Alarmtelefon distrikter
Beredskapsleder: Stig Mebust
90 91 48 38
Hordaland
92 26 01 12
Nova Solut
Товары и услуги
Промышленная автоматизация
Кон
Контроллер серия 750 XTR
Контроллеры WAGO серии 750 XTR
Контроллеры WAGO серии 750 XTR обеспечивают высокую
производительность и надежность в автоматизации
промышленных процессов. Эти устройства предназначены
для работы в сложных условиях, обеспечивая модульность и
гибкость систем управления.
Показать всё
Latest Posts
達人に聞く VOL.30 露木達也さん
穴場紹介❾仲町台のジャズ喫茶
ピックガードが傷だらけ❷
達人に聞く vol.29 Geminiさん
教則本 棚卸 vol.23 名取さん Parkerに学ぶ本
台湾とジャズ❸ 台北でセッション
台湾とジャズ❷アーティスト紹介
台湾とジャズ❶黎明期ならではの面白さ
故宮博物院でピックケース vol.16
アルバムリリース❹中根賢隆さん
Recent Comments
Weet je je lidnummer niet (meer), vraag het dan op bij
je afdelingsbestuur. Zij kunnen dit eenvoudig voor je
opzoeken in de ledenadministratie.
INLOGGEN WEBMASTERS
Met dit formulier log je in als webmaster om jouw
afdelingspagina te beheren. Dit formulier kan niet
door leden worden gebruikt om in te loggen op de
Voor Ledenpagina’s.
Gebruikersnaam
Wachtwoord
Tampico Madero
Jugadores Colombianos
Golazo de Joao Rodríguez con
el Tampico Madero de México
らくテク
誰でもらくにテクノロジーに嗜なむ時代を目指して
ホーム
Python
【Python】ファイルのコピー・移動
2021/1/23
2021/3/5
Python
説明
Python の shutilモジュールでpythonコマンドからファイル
##########
◆ **Exercise instructions**
Exactly as written, restate every record in the listing.

◆ **Answer below**
Alarmtelefon distrikter
Beredskapsleder: Stig Mebust
90 91 48 38
Hordaland
92 26 01 12
Nova Solut
Товары и услуги
Промышленная автоматизация
Кон
Контроллер серия 750 XTR
Контроллеры WAGO серии 750 XTR
Контроллеры WAGO серии 750 XTR обеспечивают высокую
производительность и надежность в автоматизации
промышленных процессов. Эти устройства предназначены
для работы в сложных условиях, обеспечивая модульность и
гибкость систем управления.
Показать всё
Latest Posts
達人に聞く VOL.30 露木達也さん
穴場紹介❾仲町台のジャズ喫茶
ピックガードが傷だらけ❷
達人に聞く vol.29 Geminiさん
教則本 棚卸 vol.23 名取さん Parkerに学ぶ本
台湾とジャズ❸ 台北でセッション
台湾とジャズ❷アーティスト紹介
台湾とジャズ❶黎明期ならではの面白さ
故宮博物院でピックケース vol.16
アルバムリリース❹中根賢隆さん
Recent Comments
Weet je je lidnummer niet (meer), vraag het dan op bij
je afdelingsbestuur. Zij kunnen dit eenvoudig voor je
opzoeken in de ledenadministratie.
INLOGGEN WEBMASTERS
Met dit formulier log je in als webmaster om jouw
afdelingspagina te beheren. Dit formulier kan niet
door leden worden gebruikt om in te loggen op de
Voor Ledenpagina’s.
Gebruikersnaam
Wachtwoord
Tampico Madero
Jugadores Colombianos
Golazo de Joao Rodríguez con
el Tampico Madero de México
らくテク
誰でもらくにテクノロジーに嗜なむ時代を目指して
ホーム
Python
【Python】ファイルのコピー・移動
2021/1/23
2021/3/5
Python
説明
Python の shutilモジュールでpythonコマンドからファイル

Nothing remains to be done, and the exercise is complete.